Unfortunately for all indigenous peoples at that time the end of their way of life began a gradual destruction and extinction for some as the Spanish conquistadors conquored the various empires in the new world. For the many tribes living in the rainfores the discovery of rubber was the "gold" which spelled their end. The Yagua were one of a few tribes which has managed to still retrain their culture and which never were captured and forced to work for the rubber barons.

They performed their traditional dances for us and....

gave us lessons in how to shoot a blowgun.

I gave it a try and....

was two for two with one dart hitting the center of the pole. The target was about 30 feet away.

Some things never change!

In 1992 my aunt, Marilyn Galván traveled to the same village. 19 years later it looks like jungle fashion remains in vogue.

 

Afterward we headed back up stream to a local sugar cane distillery. The distillery was founded in the late 1800s when a Brazilian looking for work in Peru was saved from drowning by a young women at this spot. He married the girl and started a sugar cane mill making molasses and high quality rum.

The still.

The still.

The current owner of the mill. He has two sons who do not want to continue the family tradition so he's looking for someone to take over the business.

Any interest out there?

By late afternoon we were headed back upstream, along with a host of families and aquatic 18-wheelers.

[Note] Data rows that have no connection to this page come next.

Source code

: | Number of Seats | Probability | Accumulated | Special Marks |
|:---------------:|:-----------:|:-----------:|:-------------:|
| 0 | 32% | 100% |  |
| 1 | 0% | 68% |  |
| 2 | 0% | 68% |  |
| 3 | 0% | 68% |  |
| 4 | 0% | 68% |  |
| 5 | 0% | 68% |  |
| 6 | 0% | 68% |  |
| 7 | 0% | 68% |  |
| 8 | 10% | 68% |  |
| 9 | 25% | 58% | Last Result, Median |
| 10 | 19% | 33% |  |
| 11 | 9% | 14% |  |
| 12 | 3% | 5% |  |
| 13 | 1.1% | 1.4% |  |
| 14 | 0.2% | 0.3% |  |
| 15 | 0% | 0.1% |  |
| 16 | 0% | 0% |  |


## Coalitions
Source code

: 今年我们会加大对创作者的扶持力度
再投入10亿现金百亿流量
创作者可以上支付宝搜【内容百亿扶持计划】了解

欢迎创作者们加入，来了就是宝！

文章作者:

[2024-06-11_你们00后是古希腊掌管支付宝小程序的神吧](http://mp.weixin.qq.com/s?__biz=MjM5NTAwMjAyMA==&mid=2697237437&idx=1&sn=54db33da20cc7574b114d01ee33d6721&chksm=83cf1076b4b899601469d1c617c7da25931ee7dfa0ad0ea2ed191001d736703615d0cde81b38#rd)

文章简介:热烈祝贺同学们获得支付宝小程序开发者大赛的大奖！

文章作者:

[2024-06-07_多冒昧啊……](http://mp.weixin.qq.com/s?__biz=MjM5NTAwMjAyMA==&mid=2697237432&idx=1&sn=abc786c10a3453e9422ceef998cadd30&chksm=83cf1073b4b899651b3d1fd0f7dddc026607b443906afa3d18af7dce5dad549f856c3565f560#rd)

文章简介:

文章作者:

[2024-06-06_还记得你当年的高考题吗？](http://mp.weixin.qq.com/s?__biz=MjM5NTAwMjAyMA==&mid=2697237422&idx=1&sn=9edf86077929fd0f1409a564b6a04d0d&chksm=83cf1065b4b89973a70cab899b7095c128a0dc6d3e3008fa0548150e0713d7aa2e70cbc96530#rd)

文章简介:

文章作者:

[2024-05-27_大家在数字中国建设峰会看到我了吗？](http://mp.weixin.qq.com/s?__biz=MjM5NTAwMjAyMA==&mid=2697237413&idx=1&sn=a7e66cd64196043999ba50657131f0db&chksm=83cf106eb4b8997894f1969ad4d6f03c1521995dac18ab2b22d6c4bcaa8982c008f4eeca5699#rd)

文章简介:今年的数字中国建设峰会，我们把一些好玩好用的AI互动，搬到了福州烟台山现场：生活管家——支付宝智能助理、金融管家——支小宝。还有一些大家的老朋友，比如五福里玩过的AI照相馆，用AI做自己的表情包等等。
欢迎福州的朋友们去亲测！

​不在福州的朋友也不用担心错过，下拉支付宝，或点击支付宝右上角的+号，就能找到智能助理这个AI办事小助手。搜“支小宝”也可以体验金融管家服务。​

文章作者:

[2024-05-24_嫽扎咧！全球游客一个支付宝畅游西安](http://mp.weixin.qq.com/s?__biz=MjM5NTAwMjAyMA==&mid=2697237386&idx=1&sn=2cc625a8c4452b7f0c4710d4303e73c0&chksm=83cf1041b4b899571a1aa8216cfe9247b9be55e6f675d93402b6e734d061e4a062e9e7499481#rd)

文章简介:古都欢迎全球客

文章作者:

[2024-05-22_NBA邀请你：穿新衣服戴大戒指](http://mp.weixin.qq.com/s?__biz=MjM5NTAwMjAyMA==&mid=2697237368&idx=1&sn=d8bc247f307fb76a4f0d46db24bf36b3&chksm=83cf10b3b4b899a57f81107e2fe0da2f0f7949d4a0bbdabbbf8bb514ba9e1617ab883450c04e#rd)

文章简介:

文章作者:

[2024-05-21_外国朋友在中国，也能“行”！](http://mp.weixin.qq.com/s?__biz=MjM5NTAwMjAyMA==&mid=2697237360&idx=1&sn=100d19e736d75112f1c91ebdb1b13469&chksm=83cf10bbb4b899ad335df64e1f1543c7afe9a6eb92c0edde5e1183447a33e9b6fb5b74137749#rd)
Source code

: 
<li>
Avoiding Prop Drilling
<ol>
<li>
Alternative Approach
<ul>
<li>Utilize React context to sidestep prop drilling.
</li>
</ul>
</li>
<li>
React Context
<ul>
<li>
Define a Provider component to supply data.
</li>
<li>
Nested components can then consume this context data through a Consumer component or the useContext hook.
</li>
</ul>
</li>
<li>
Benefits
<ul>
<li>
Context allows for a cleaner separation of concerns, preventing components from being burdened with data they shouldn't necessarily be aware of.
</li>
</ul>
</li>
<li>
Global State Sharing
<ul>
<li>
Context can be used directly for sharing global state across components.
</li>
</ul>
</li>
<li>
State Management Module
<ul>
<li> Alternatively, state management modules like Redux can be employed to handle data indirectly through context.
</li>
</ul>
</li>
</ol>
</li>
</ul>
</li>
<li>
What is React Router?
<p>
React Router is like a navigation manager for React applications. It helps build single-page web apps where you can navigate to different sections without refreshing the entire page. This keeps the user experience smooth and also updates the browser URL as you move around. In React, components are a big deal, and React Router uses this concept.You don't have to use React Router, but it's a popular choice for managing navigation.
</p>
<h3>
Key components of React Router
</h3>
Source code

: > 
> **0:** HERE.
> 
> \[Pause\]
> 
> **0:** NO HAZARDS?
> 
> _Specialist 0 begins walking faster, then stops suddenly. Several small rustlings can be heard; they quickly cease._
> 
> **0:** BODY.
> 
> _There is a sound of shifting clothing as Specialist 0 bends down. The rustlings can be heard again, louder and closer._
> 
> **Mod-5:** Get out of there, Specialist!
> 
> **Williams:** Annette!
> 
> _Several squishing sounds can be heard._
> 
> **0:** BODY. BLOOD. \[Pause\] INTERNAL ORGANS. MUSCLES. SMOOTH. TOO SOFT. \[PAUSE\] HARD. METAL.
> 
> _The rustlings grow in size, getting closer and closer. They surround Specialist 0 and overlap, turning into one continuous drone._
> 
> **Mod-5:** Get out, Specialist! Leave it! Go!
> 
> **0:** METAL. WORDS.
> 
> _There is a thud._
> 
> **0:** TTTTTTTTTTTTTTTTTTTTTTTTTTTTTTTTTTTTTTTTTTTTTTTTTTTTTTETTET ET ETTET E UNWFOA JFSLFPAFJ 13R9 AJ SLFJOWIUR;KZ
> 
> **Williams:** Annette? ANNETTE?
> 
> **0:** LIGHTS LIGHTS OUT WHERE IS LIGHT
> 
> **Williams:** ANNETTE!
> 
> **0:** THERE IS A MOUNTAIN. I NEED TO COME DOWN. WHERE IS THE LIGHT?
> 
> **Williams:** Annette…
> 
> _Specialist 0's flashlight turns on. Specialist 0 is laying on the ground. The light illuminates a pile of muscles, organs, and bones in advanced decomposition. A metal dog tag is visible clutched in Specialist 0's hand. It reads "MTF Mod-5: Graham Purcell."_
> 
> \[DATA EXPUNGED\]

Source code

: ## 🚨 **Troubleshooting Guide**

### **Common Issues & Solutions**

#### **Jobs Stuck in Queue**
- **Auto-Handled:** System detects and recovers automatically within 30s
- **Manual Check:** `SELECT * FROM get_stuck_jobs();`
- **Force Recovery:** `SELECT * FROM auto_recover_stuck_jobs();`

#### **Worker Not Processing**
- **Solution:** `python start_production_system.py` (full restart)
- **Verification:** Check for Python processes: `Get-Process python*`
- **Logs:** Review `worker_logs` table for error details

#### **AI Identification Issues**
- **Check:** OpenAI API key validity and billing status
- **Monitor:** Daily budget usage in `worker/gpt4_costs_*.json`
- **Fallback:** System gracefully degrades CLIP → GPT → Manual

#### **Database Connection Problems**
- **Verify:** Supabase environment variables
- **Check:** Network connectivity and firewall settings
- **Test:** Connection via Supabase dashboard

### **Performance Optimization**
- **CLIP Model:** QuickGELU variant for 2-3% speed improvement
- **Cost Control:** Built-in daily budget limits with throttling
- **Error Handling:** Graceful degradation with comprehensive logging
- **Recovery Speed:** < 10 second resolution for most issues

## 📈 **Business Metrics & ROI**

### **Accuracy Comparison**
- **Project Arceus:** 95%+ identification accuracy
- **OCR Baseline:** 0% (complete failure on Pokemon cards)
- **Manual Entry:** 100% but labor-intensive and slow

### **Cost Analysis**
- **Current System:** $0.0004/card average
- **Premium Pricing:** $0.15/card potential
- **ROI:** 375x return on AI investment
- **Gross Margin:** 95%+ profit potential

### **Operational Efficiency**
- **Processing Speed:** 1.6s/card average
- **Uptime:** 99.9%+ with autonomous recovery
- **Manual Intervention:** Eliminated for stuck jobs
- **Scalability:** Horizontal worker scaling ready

Barge with lumber heading for the mill in Iquitos.

We finished the day looking for the Pink and Grey Dolphin and were lucky despite. These fresh water dolphins are the basis for many myths among the peoples of the Amazon. While we were able to get just a few glimpes of them breaching we were lucky to see them at all.

Pink Dolphin

Gray Dolphin. Notice that the dorsal fin of either mammal is different.

We had a great day with little rain. Our hopes were that the evening rains would stop before sunrise for the next day's event, a walk in the rainforest canopy.